» **Available data**
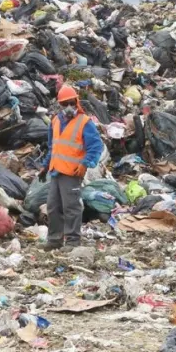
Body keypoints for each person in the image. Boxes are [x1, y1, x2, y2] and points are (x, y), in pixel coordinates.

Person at [39, 84, 103, 250]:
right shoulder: (55, 121)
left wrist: (85, 164)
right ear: (59, 104)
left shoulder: (84, 122)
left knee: (71, 207)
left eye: (71, 103)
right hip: (56, 170)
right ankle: (54, 240)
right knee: (53, 207)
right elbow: (53, 147)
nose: (69, 107)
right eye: (65, 103)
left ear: (76, 102)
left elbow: (96, 146)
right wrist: (45, 166)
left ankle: (73, 241)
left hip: (72, 172)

» **What is expected**
Reproduce every line from the listing above that holds the word "left".

» **Solution**
left wrist: (85, 164)
left shoulder: (84, 122)
left knee: (71, 207)
left eye: (71, 103)
left ear: (76, 102)
left elbow: (96, 146)
left ankle: (73, 241)
left hip: (72, 172)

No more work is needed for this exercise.